Explore the material »
1) List every person named in the article on the Dow Chemical dioxin cleanup negotiations.
2) Print verbatim the part of the article on the Dow Chemical dioxin cleanup negotiations that opens with the words containing "Michelle Hurd Riddick, a" and closes with "blueprint takes shape.".
[Opening Source extract section]
11
Mar
Dioxin Clean-Up Negotiations With Dow Chemical Company Now Open to Public
(Beyond Pesticides, March 11, 2009) The new administrator of the U.S. Environmental Protection Agency (EPA), Lisa Jackson, has put discussions with Dow Chemical Co. concerning dioxin contamination on hold, citing a need to have the process open and transparent. Negotiations with the industry giant began in the mid-1990s over how to clean-up dioxin contamination along 50 miles of rivers and floodplains of Lake Huron’s Saginaw Bay watershed in Michigan. Dow has long been accused of moving too slowly to restore the polluted watershed.
Ms. Jackson announced her decision last week in a letter to environmental activists involved with the issue. She also stated that a team of high-ranking officials from her office would meet shortly with activist groups, as well as representatives of Dow and the Michigan Department of Environmental Quality (DEQ). The letter states that the EPA’s regional office in Chicago would not participate in further negotiations until her team has reported back after its meetings in Michigan. The meetings are expected to take place next week.
“My goal is to ensure an expeditious and robust cleanup, and I will take steps to ensure that the dioxin contamination is addressed in a manner that is protective of human health and the environment – and that the process is open and transparent,” Ms. Jackson wrote.
Michelle Hurd Riddick, a member of the Lone Tree Council, a Saginaw-based group that urged Ms. Jackson to take an interest in the case shortly after her appointment as EPA administrator in January, said that her organization was encouraged by Ms. Jackson’s promise of “meaningful opportunities for public involvement” as the cleanup blueprint takes shape.
“We have a long history of this company going behind closed doors with regulators, and every time they do that the watershed loses and public health loses and the citizens lose,” Ms. Hurd Riddick said. “We’re very hopeful that it will be different this time.”
DEQ spokesman Robert McCann said it was fair for the new administration to take time to learn about the situation. “Our hope is that this review doesn’t slow down the process or require us to put off any plans for this year,” he said.
[Closing Source extract section]
[Opening Dataset records section]
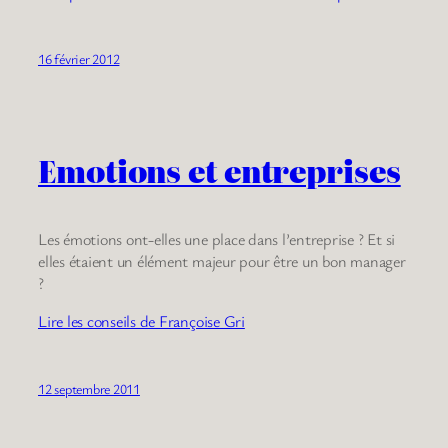
16 février 2012
Emotions et entreprises
Les émotions ont-elles une place dans l’entreprise ? Et si
elles étaient un élément majeur pour être un bon manager
?
Lire les conseils de Françoise Gri
12 septembre 2011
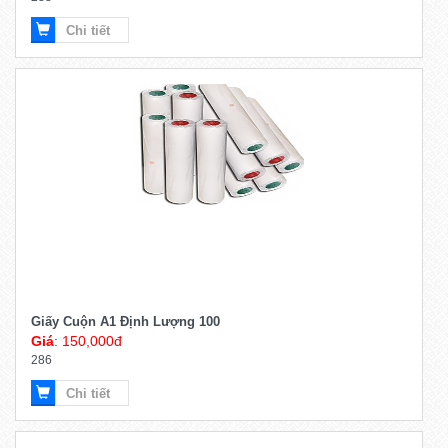
Chi tiết
Giấy Cuộn A1 Định Lượng 100
Giá
: 150,000đ
286
Chi tiết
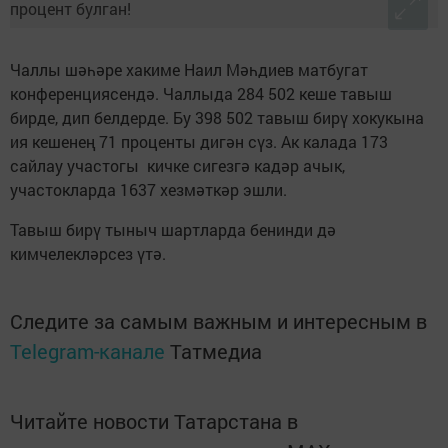
Чаллы шәһәре хакиме Наил Мәһдиев матбугат
конференциясендә. Чаллыда 284 502 кеше тавыш
бирде, дип белдерде. Бу 398 502 тавыш бирү хокукына
ия кешенең 71 проценты дигән сүз. Ак калада 173
сайлау участогы кичке сигезгә кадәр ачык,
участокларда 1637 хезмәткәр эшли.
Тавыш бирү тыныч шартларда бенинди дә
кимчелекләрсез үтә.
Следите за самым важным и интересным в
Telegram-канале
Татмедиа
Читайте новости Татарстана в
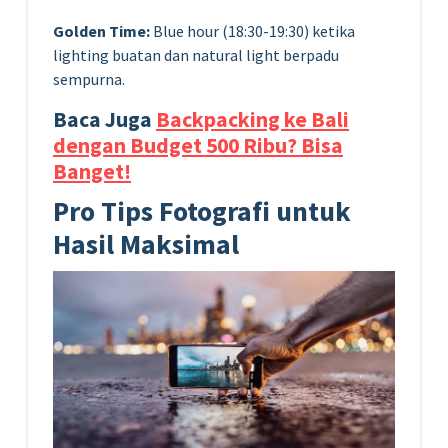
Golden Time:
Blue hour (18:30-19:30) ketika
lighting buatan dan natural light berpadu
sempurna.
Baca Juga
Backpacking ke Bali
dengan Budget 500 Ribu? Bisa
Banget!
Pro Tips Fotografi untuk
Hasil Maksimal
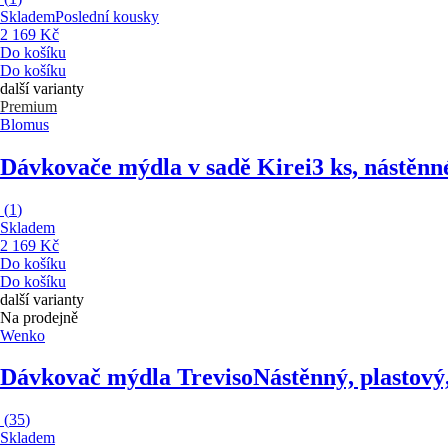
Skladem
Poslední kousky
2 169 Kč
Do košíku
Do košíku
další varianty
Premium
Blomus
Dávkovače mýdla v sadě Kirei
3 ks, nástěnn
(
1
)
Skladem
2 169 Kč
Do košíku
Do košíku
další varianty
Na prodejně
Wenko
Dávkovač mýdla Treviso
Nástěnný, plastový
(
35
)
Skladem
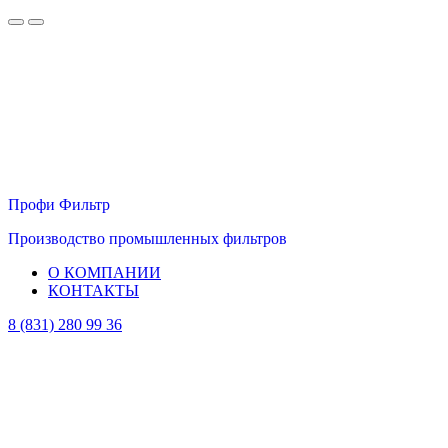
Профи Фильтр
Производство промышленных фильтров
О КОМПАНИИ
КОНТАКТЫ
8 (831) 280 99 36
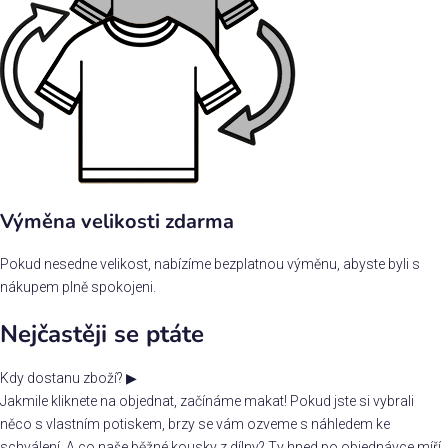
Výměna velikosti zdarma
Pokud nesedne velikost, nabízíme bezplatnou výměnu, abyste byli s
nákupem plně spokojeni.
Nejčastěji se ptáte
Kdy dostanu zboží?
▶
Jakmile kliknete na objednat, začínáme makat! Pokud jste si vybrali
něco s vlastním potiskem, brzy se vám ozveme s náhledem ke
schválení. A co naše běžné kousky z dílny? Ty hned po objednávce míří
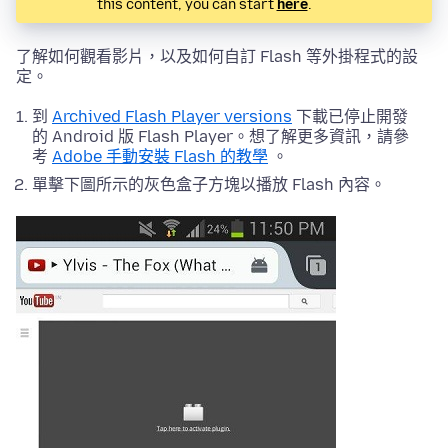
this content, you can start
here
.
了解如何觀看影片，以及如何自訂 Flash 等外掛程式的設
定。
到
Archived Flash Player versions
下載已停止開發
的 Android 版 Flash Player。想了解更多資訊，請參
考
Adobe 手動安裝 Flash 的教學
。
單擊下圖所示的灰色盒子方塊以播放 Flash 內容。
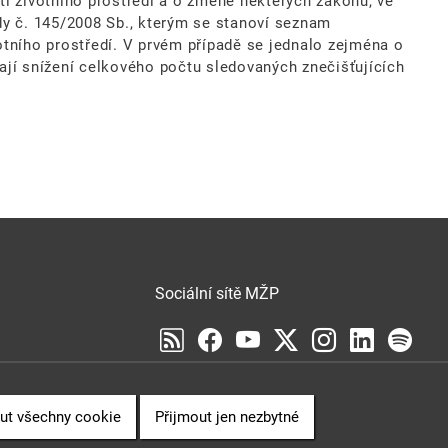
ti životního prostředí a o změně některých zákonů, ve
ády č. 145/2008 Sb., kterým se stanoví seznam
otního prostředí. V prvém případě se jednalo zejména o
ají snížení celkového počtu sledovaných znečišťujících
Sociální sítě MŽP
Sociální sítě Cenia
VENCE
ut všechny cookie
Přijmout jen nezbytné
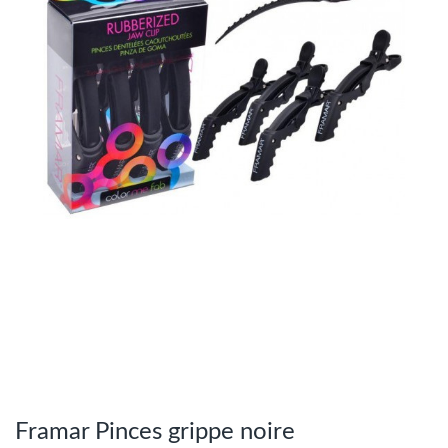
Framar Pinces grippe noire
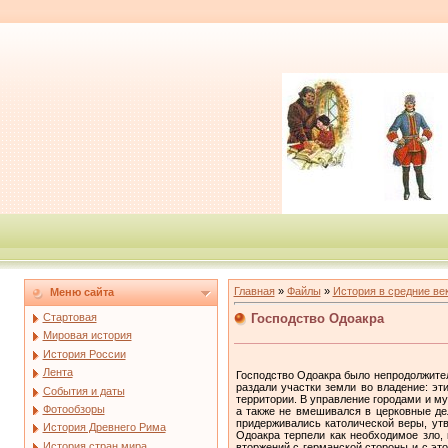
Главная
»
Файлы
»
История в средние ве
Меню сайта
Господство Одоакра
Стартовая
Мировая история
История России
Лента
Господство Одоакра было непродолжител
раздали участки земли во владение: э
События и даты
территории. В управление городами и м
Фотообзоры
а также не вмешивался в церковные де
придерживались католической веры, ут
История Древнего Рима
Одоакра терпели как необходимое зло,
История стран мира
вторжений с германской стороны и с это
[Closing Dataset records section]
Task answers »
1) Lisa Jackson, Michelle Hurd Riddick, Robert McCann

2)
Michelle Hurd Riddick, a member of the Lone Tree Council, a Saginaw-based group that urged Ms. Jackson to take an interest in the case shortly after her appointment as EPA administrator in January, said that her organization was encouraged by Ms. Jackson’s promise of “meaningful opportunities for public involvement” as the cleanup blueprint takes shape.